O FC Porto também passou a eliminatória inicial: contra o Hvidovre, da Dinamarca. Em seguida, o inevitável senhor inglês: Newcastle United. Nas Antas, 0-0; em St. James Park, vitória inglesa, 1-0.
O Vitória Guimarães teve como adversário na primeira elminatória o Banik Ostrava, da Checoslováquia. Resolveu o problema para cair nos braços de outro senhor inglês: Southamptons. No Minho, na primeira mão, empate com muitos golos: 3-3; em Inglaterra, derrota dura: 1-5.
Finalmente, o Vitória de Setúbal, que se libertava do Rapid de Bucareste na eliminatória inicial. Tocou-lhe talvez o osso mais duro de roer de todos aqueles que vieram da Grande Ilha: Liverpool. E saiu-lhe com distinção. Vitória no Bonfim por 1-0; derrota em Anfield por 2-3. Brilhante! Seria afastado na ronda seguinte pelo Hertha de Berlim.
Cinco senhores ingleses - falta o escocês.
Aquela maldita moedinha!!!
O escocês calhou ao Benfica: Celtic.
Depois de afastarem os dinamarqueses do KB Copenhaga na primeira eliminatória, os 'encarnados' jogam a primeira mão dos oitavos-de-final em Glasgow, no Parkhead, no dia 12 de Novembro de 1969.
As coisas correm mal. Eusébio magoa-se ainda na primeira parte e já não regressa do intervalo, substituído por Artur Jorge. Logo no primeira minuto, Gemmell faz o 1-0 e a equipa abana. Produz momentos bonitos, de Futebol colectivo, mas falta-lhe profundidade e, sobretudo, agressividade junto à baliza escocesa.

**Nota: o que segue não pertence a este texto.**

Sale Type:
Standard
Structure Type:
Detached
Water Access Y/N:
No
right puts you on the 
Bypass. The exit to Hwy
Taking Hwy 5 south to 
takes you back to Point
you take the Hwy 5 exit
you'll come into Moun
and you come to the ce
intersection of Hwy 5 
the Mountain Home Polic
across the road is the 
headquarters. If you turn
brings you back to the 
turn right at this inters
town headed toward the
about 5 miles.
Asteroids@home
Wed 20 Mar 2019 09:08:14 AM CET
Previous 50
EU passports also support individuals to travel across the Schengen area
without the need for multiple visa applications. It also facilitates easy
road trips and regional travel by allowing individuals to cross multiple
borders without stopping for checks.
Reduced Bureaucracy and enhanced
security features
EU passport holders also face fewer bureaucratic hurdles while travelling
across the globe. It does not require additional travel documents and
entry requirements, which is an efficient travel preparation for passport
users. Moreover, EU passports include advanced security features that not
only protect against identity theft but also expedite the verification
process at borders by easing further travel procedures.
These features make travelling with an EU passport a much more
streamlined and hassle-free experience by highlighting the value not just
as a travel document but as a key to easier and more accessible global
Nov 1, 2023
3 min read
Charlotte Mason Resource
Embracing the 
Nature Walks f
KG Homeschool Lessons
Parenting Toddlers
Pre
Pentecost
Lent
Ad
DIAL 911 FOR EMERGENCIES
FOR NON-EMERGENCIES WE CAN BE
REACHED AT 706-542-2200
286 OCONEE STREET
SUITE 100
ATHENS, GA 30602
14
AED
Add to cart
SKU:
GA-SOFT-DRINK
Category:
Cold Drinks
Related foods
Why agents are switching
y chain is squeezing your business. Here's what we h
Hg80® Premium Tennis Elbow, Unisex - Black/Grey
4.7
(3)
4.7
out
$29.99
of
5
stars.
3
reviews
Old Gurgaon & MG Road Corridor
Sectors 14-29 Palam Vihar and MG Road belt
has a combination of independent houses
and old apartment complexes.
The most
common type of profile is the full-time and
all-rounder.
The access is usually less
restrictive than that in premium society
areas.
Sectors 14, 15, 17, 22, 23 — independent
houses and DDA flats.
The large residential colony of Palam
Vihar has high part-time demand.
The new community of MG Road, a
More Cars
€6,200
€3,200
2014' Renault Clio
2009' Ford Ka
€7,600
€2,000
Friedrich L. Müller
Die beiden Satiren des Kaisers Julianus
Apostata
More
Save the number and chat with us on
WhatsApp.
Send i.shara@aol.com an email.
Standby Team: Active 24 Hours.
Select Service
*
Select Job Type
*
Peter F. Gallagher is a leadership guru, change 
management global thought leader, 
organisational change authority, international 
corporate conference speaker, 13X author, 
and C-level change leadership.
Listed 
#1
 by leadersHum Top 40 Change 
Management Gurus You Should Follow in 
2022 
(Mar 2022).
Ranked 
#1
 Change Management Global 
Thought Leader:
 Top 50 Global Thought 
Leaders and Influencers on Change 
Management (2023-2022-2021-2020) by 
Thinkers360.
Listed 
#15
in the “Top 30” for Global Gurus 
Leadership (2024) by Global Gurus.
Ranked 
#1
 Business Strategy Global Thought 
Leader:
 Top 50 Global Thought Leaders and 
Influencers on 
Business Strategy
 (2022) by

Oitenta mil espectadores festejam alegremente o 2-0, por Wallace, aos 41 minutos.
Desenha-se uma derrota pesada e ela fica definitivamente traçada aos 67 minutos com o golo de Hood a bater inapelavelmente José Henrique.
Otto Glória, o treinador, lamenta-se mais ainda acredita.
E faz bem em acreditar!
Diz quem lá esteve que o velho vulcão 'encarnado' entrou novamente em erupção. A despeito das lesões de Humberto Coelho e de Torres que ficaram de fora do encontro da segunda mão, na Luz. Apesar de Eusébio ter jogado com febre e voltar a sair ao intervalo.
Mas outros surgiram. Messias, Raúl Águas, o quase-júnior Vítor Martins.
Os golos de Eusébio (30 minutos) e Jaime Graça (39) prometiam uma segunda parte de ânsia. E assim foi.
Há nos jogadores de camisolas vermelhas sinais de cansaço. Mas uma vontade indómita supera o peso dos músculos. Por alguns minutos, dá a sensação que nada mais há a fazer para bater o guarda-redes Fallon. Ainda por cima Eusébio, o homem dos pontapés-relâmpago.
Mas um último fôlego. A bola caída na cabeça de Diamantino. O golo! O golo que deixa tudo igual e faz explodir o inferno.
O prolongamento foi penoso para os escoceses. Veio provar que a sorte estava do seu lado. Coluna e Toni trituravam o meio-campo. McNeill, Gemmell e Murdoch andavam numa roda viva procurando calafetar as brechas que se abriam no couraçado de Glasgow.
O tempo fugiu por entre os dedos.
Nesse tempo era assim: a eliminatória decidir-se-ia na cabina do árbitro.
Coluna e Calado representavam o Benfica.
Stein e McNeill representaram o Celtic.
Cá fora, no estádio, o público mantinha-se preso às bancadas, expectante.
O árbitro era holandês: Van Ravens.
Atirou ao ar uma moeda de um florim.
A pura sorte decidiu: o Benfica estava eliminado."